Rebondissements en série au Brésil : un juge a ordonné mercredi la libération de l'ex-président Lula, incarcéré depuis avril pour corruption et blanchiment, avant que le président de la Cour suprême ne suspende cette décision.
L'espoir fut bref pour Lula et ses partisans. L'ex-président du Brésil a entrevu l'espoir de sortir de prison durant quelques heures mercredi 19 décembre, mais le président de la Cour suprême a fait déchanter les supporters de l'icône de la gauche en suspendant la décision d'un confrère.
En début d'après-midi, la décision du juge de la Cour suprême Marco Aurélio de Mello avait fait l'effet d'une bombe : tous les condamnés en appel ayant introduit des recours vers des instances supérieures pourraient être libérés, y compris Luiz Inacio Lula da Silva. De quoi déclencher un vif tollé, à treize jours seulement de l'investiture du président d'extrême droite élu, Jair Bolsonaro, qui avait manifesté durant la campagne son désir de voir Lula "pourrir en prison".
Quelques minutes plus tard, les avocats de Lula s'étaient empressés de déposer une requête pour que l'ex-président (2003-2010) soit libéré immédiatement. Mais la procureure-générale Raquel Dodge a présenté un recours contre la décision du juge Mello, qui a finalement été annulée par le président de la Cour suprême, José Antonio Dias Toffoli, mettant fin à environ cinq heures de flou juridique.
"Consécration de l'impunité"
Deltan Dallagnol, procureur en charge de l'opération anticorruption "Lavage-express", était auparavant monté au créneau, considérant la décision de Marco Aurelio Mello "erronée" et "aux effets catastrophiques", symbolisant "la consécration de l'impunité". Il s'est également élevé contre l'instabilité juridique que suscitent ce genre de décisions intempestives.
Déclenchée en 2014 au Brésil, l'opération "Lavage Express" a dévoilé un énorme réseau de corruption monté par les groupes brésiliens du bâtiment.
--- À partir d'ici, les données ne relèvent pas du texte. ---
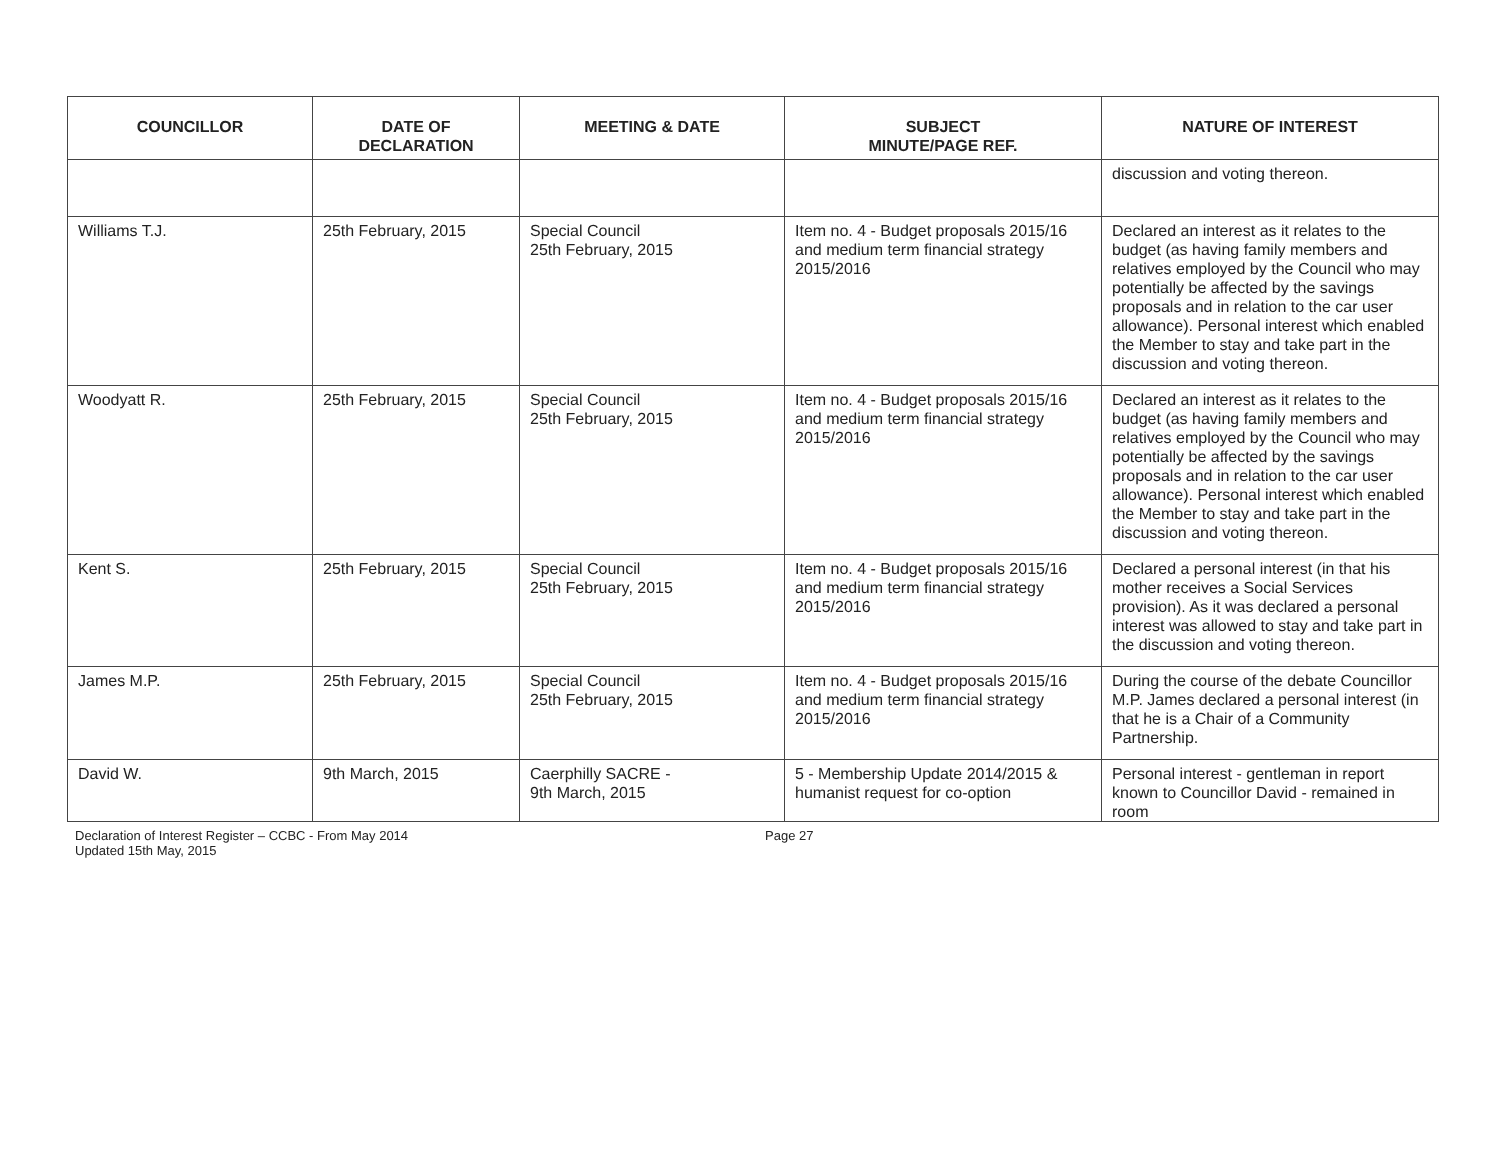| COUNCILLOR | DATE OF DECLARATION | MEETING & DATE | SUBJECT MINUTE/PAGE REF. | NATURE OF INTEREST |
| --- | --- | --- | --- | --- |
| | | | | discussion and voting thereon. |
| Williams T.J. | 25th February, 2015 | Special Council 25th February, 2015 | Item no. 4 - Budget proposals 2015/16 and medium term financial strategy 2015/2016 | Declared an interest as it relates to the budget (as having family members and relatives employed by the Council who may potentially be affected by the savings proposals and in relation to the car user allowance). Personal interest which enabled the Member to stay and take part in the discussion and voting thereon. |
| Woodyatt R. | 25th February, 2015 | Special Council 25th February, 2015 | Item no. 4 - Budget proposals 2015/16 and medium term financial strategy 2015/2016 | Declared an interest as it relates to the budget (as having family members and relatives employed by the Council who may potentially be affected by the savings proposals and in relation to the car user allowance). Personal interest which enabled the Member to stay and take part in the discussion and voting thereon. |
| Kent S. | 25th February, 2015 | Special Council 25th February, 2015 | Item no. 4 - Budget proposals 2015/16 and medium term financial strategy 2015/2016 | Declared a personal interest (in that his mother receives a Social Services provision). As it was declared a personal interest was allowed to stay and take part in the discussion and voting thereon. |
| James M.P. | 25th February, 2015 | Special Council 25th February, 2015 | Item no. 4 - Budget proposals 2015/16 and medium term financial strategy 2015/2016 | During the course of the debate Councillor M.P. James declared a personal interest (in that he is a Chair of a Community Partnership. |
| David W. | 9th March, 2015 | Caerphilly SACRE - 9th March, 2015 | 5 - Membership Update 2014/2015 & humanist request for co-option | Personal interest - gentleman in report known to Councillor David - remained in room |
Declaration of Interest Register – CCBC - From May 2014
Updated 15th May, 2015
Page 27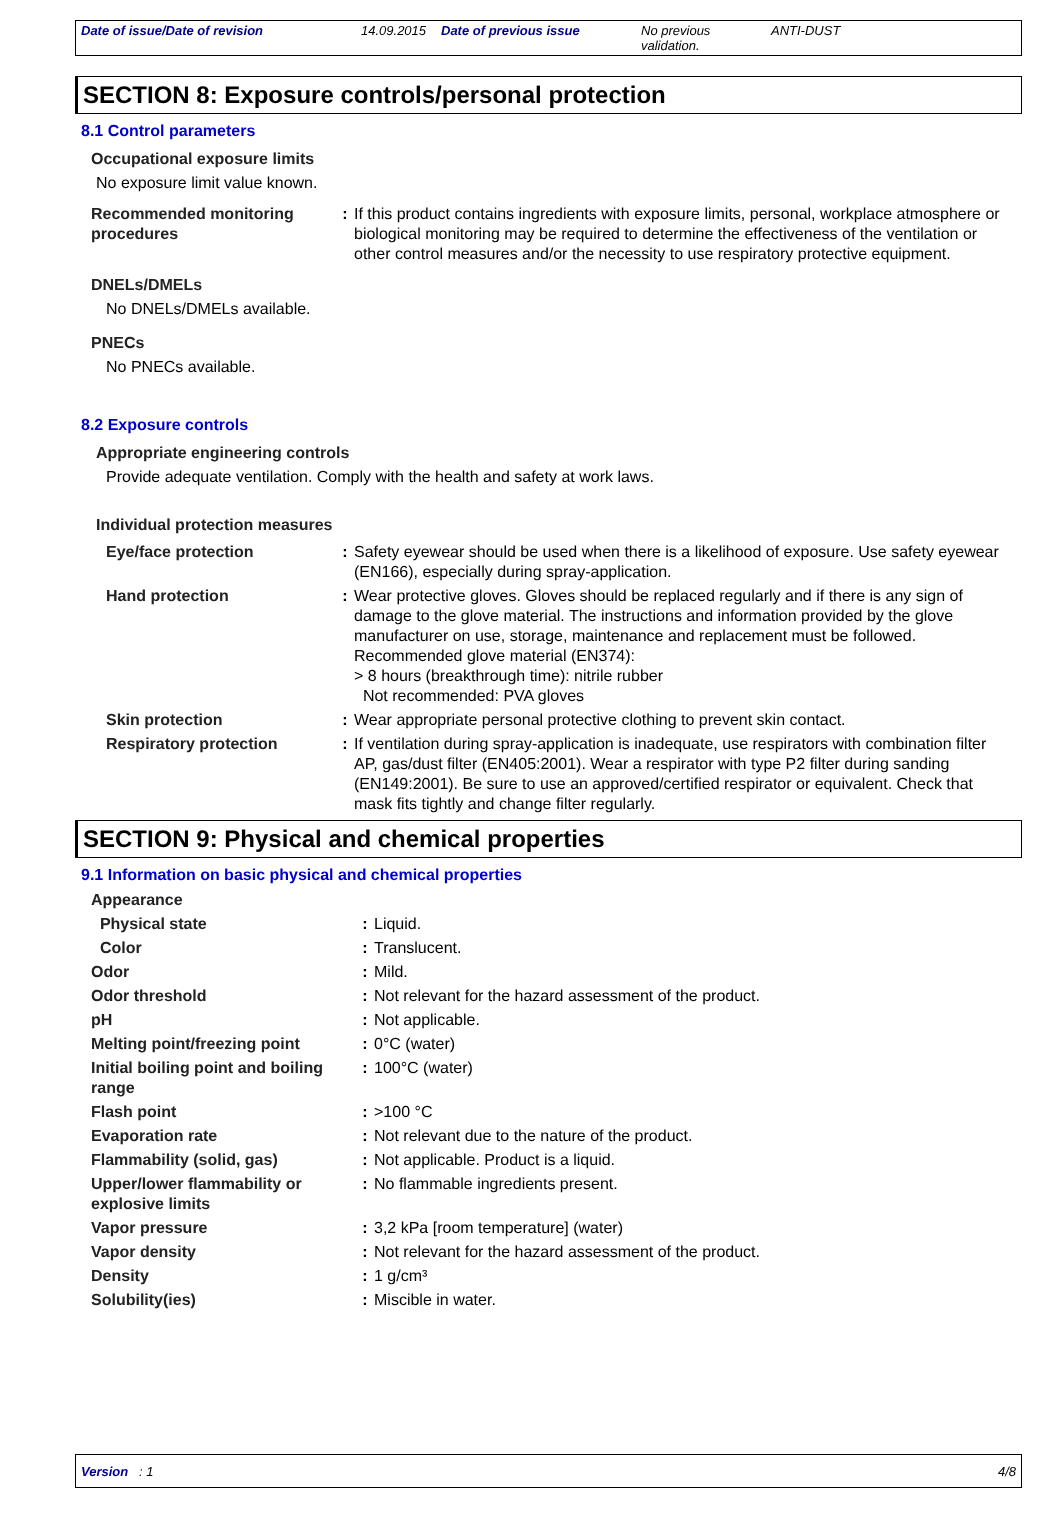Date of issue/Date of revision 14.09.2015
Date of previous issue No previous validation.
ANTI-DUST
SECTION 8: Exposure controls/personal protection
8.1 Control parameters
Occupational exposure limits
No exposure limit value known.
| Recommended monitoring procedures | : | If this product contains ingredients with exposure limits, personal, workplace atmosphere or biological monitoring may be required to determine the effectiveness of the ventilation or other control measures and/or the necessity to use respiratory protective equipment. |
DNELs/DMELs
No DNELs/DMELs available.
PNECs
No PNECs available.
8.2 Exposure controls
Appropriate engineering controls
Provide adequate ventilation. Comply with the health and safety at work laws.
Individual protection measures
| Eye/face protection | : | Safety eyewear should be used when there is a likelihood of exposure. Use safety eyewear (EN166), especially during spray-application. |
| Hand protection | : | Wear protective gloves. Gloves should be replaced regularly and if there is any sign of damage to the glove material. The instructions and information provided by the glove manufacturer on use, storage, maintenance and replacement must be followed. Recommended glove material (EN374): > 8 hours (breakthrough time): nitrile rubber Not recommended: PVA gloves |
| Skin protection | : | Wear appropriate personal protective clothing to prevent skin contact. |
| Respiratory protection | : | If ventilation during spray-application is inadequate, use respirators with combination filter AP, gas/dust filter (EN405:2001). Wear a respirator with type P2 filter during sanding (EN149:2001). Be sure to use an approved/certified respirator or equivalent. Check that mask fits tightly and change filter regularly. |
SECTION 9: Physical and chemical properties
9.1 Information on basic physical and chemical properties
| Appearance | | |
| Physical state | : | Liquid. |
| Color | : | Translucent. |
| Odor | : | Mild. |
| Odor threshold | : | Not relevant for the hazard assessment of the product. |
| pH | : | Not applicable. |
| Melting point/freezing point | : | 0°C (water) |
| Initial boiling point and boiling range | : | 100°C (water) |
| Flash point | : | >100 °C |
| Evaporation rate | : | Not relevant due to the nature of the product. |
| Flammability (solid, gas) | : | Not applicable. Product is a liquid. |
| Upper/lower flammability or explosive limits | : | No flammable ingredients present. |
| Vapor pressure | : | 3,2 kPa [room temperature] (water) |
| Vapor density | : | Not relevant for the hazard assessment of the product. |
| Density | : | 1 g/cm³ |
| Solubility(ies) | : | Miscible in water. |
Version : 1 4/8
L'ex-président Lula (2003-2010) a été condamné en première instance à neuf ans et six mois de prison pour corruption et blanchiment en juillet 2017, une peine alourdie à douze ans et un mois en appel en janvier.
Il a ensuite été incarcéré en avril, la Cour suprême ayant décidé par un vote très serré (six contre cinq) que la peine devait être appliquée dès la condamnation en deuxième instance, même si d'autres recours restaient en suspens.
Marco Aurelio Mello était l'un des juges qui avaient voté contre l'emprisonnement de Lula, tout comme Dias Toffoli, qui à l'époque n'était pas président de la plus haute juridiction du Brésil. En 2016, les 11 juges de la Cour suprême avaient rendu un jugement qui fait depuis jurisprudence : la peine doit être purgée dès le rejet d'un premier appel. Mardi, Dias Toffoli a décidé que le sujet serait débattu à nouveau en séance plénière le 10 avril 2019.
L'icône de la gauche, qui a quitté le pouvoir avec une cote de popularité record en 2010, se dit victime d'un complot ayant visé à l'empêcher de briguer un troisième mandat à la présidentielle d'octobre 2018, dont il était considéré comme le favori. Le scrutin a finalement été remporté par Jair Bolsonaro, qui prendra ses fonctions le 1er janvier. Mercredi, Jair Bolsonaro s'est réjoui de la décision de suspension dans une affaire qui "pourrait compromettre la tranquillité de la société brésilienne".
Temer inculpé pour corruption
Dans le même temps mercredi, le président Michel Temer a été inculpé pour corruption et blanchiment d'argent par le parquet général du Brésil, après qu'une enquête menée par la police fédérale a révélé qu’il avait reçu des pots-de-vin en lien avec les concessions portuaires, a annoncé le parquet dans un communiqué.
Michel Temer bénéficie d'une immunité jusqu'à la fin de son mandat au 1er janvier 2019. Il appartient à la chambre basse du Congrès de voter pour autoriser la tenue d'un procès contre lui. Procès qui pourrait, le cas échéant, s'ouvrir au début de l'année prochaine. Dans un communiqué, la présidence a déclaré que Michel Temer prouverait qu'il n'y a eu aucune irrégularité.